If function f1 calls function f2 then function f2 must also abide to all rules for function f1 because all checks are propagated backward along the call graph.

function

This key indicates the name of the function to which the following rules are applied. This key can only be used in the functions list.

Possible values:

The name of the function

Example:

functions:
  - function: print_something
    output: true
  - function: main
    output: true

Default value:

The function key can not be omitted if rules for a given function are to be added.

Example code structure test definitions:

In this section, a few examples for code structure test definitions are given.

Note

For security reasons, insecure: false is included in each of the following test cases. Omit insecure: false at your own risk.

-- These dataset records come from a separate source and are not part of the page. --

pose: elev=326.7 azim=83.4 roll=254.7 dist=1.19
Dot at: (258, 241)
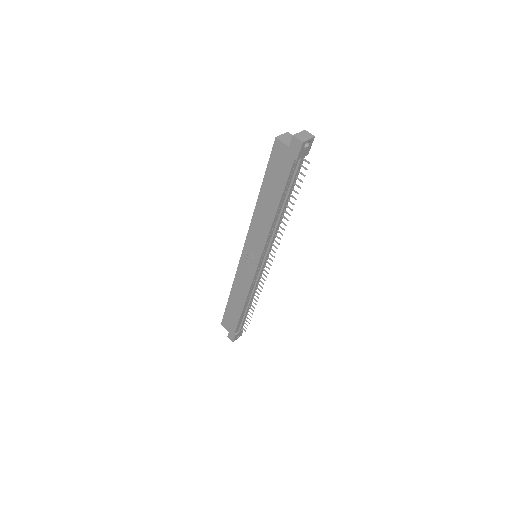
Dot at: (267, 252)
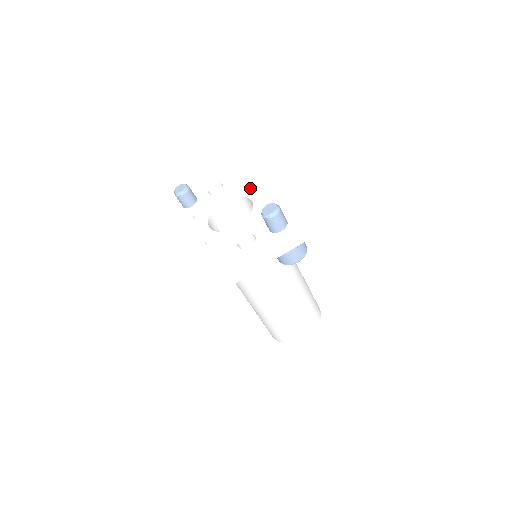
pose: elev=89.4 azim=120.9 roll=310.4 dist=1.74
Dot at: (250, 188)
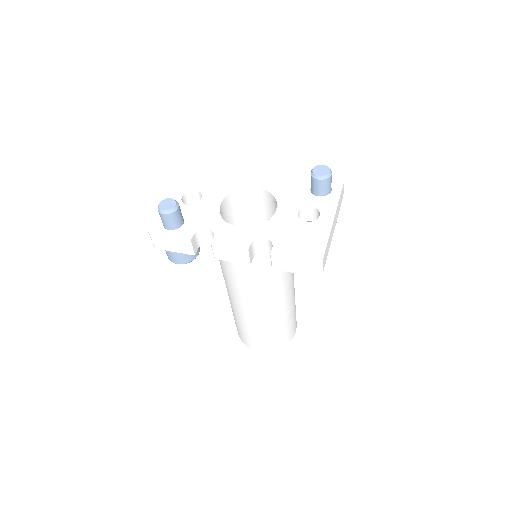
Dot at: (239, 179)
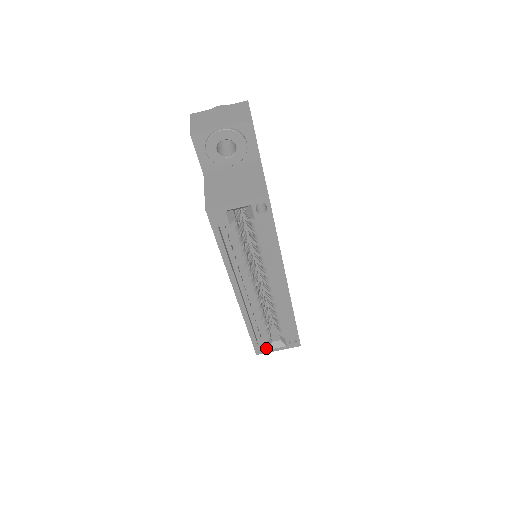
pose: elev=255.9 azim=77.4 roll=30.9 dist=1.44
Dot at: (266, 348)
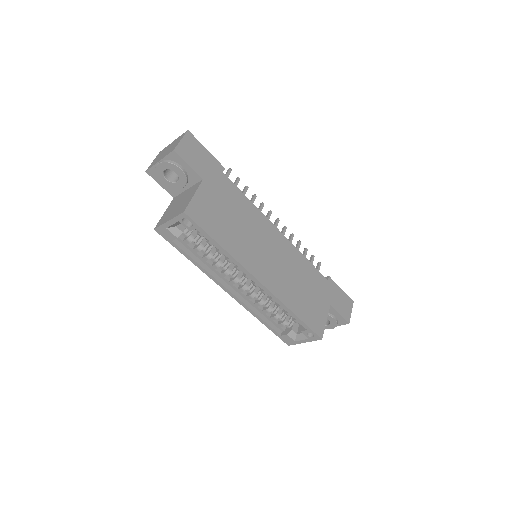
Dot at: (292, 340)
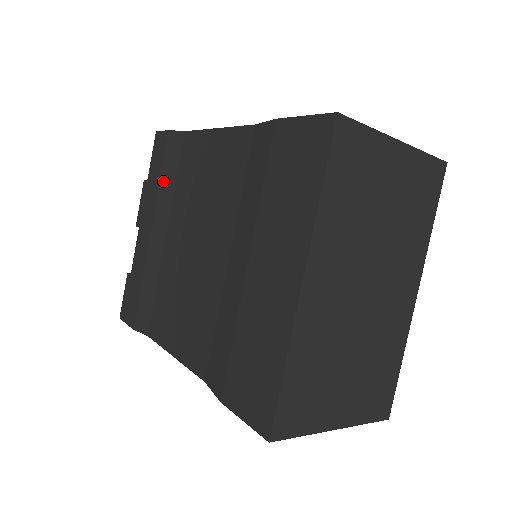
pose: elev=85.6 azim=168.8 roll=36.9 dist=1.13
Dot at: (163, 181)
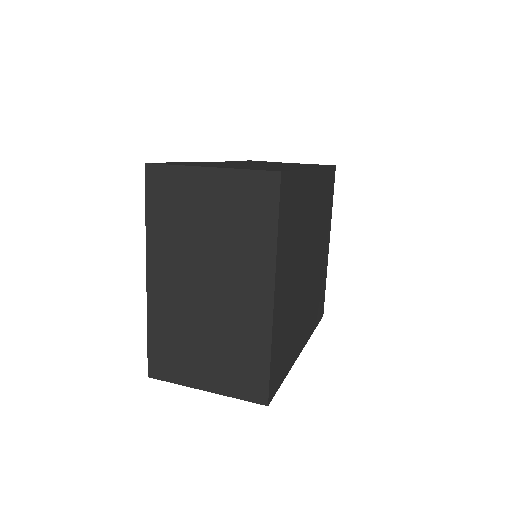
Dot at: occluded
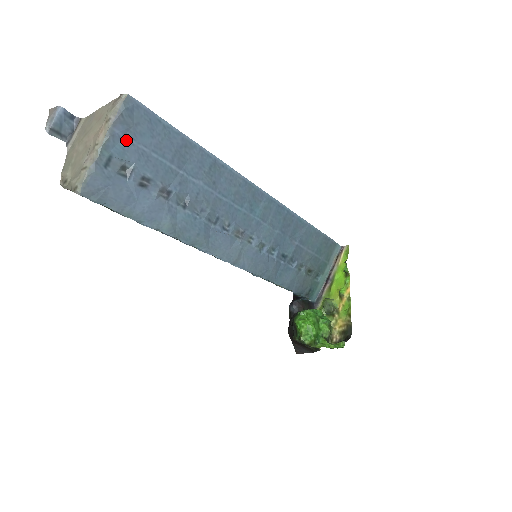
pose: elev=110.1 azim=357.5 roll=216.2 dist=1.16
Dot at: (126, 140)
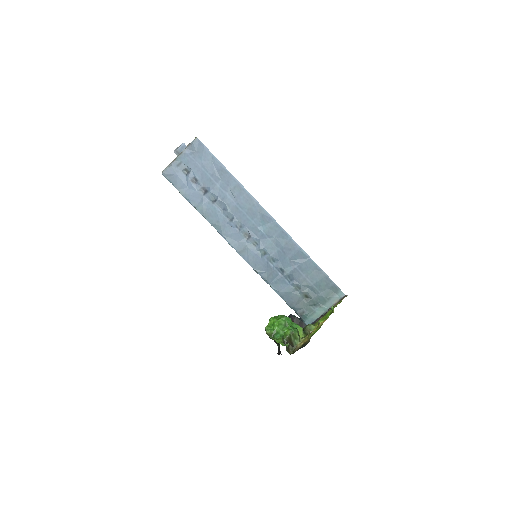
Dot at: (191, 157)
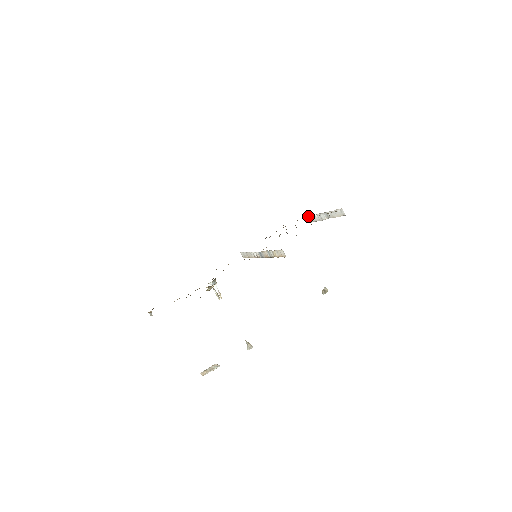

Example 1 (incorrect): Output via printf is only allowed in function print_hello_world but print_hello_world is called in the function main

version: "0.0"
translation_unit: hello_world.c
tests:
  - type: structural
    name: Structural
    insecure: false
    output: false
    required_functions:
      - "void print_hello_world(void);"
    functions:
      - function: print_hello_world
        expected_function_calls:
          - printf
      - function: main
        expected_function_calls:
          - print_hello_world

Lets suppose the function print_hello_world calls the printf function. The printf-call triggers an infringement of the global rule output: false because the printf call is propagated backward along the call-graph from print_hello_world to main.

Example 1 (correct): Output is only allowed in functions print_hello_world and main

version: "0.0"
translation_unit: hello_world.c
tests:
  - type: structural
    name: Structural
    insecure: false
    output: false
    required_functions:
      - "void print_hello_world(void);"
    functions:
      - function: print_hello_world
        expected_function_calls:
          - printf
      - function: main
        expected_function_calls:
          - print_hello_world
          - printf

Lets suppose the function print_hello_world calls the printf function. In this case the printf-call does not trigger an infringement of the global rule output: false because the rule has been overridden for all functions along the call-graph, in this specific case print_hello_world and main.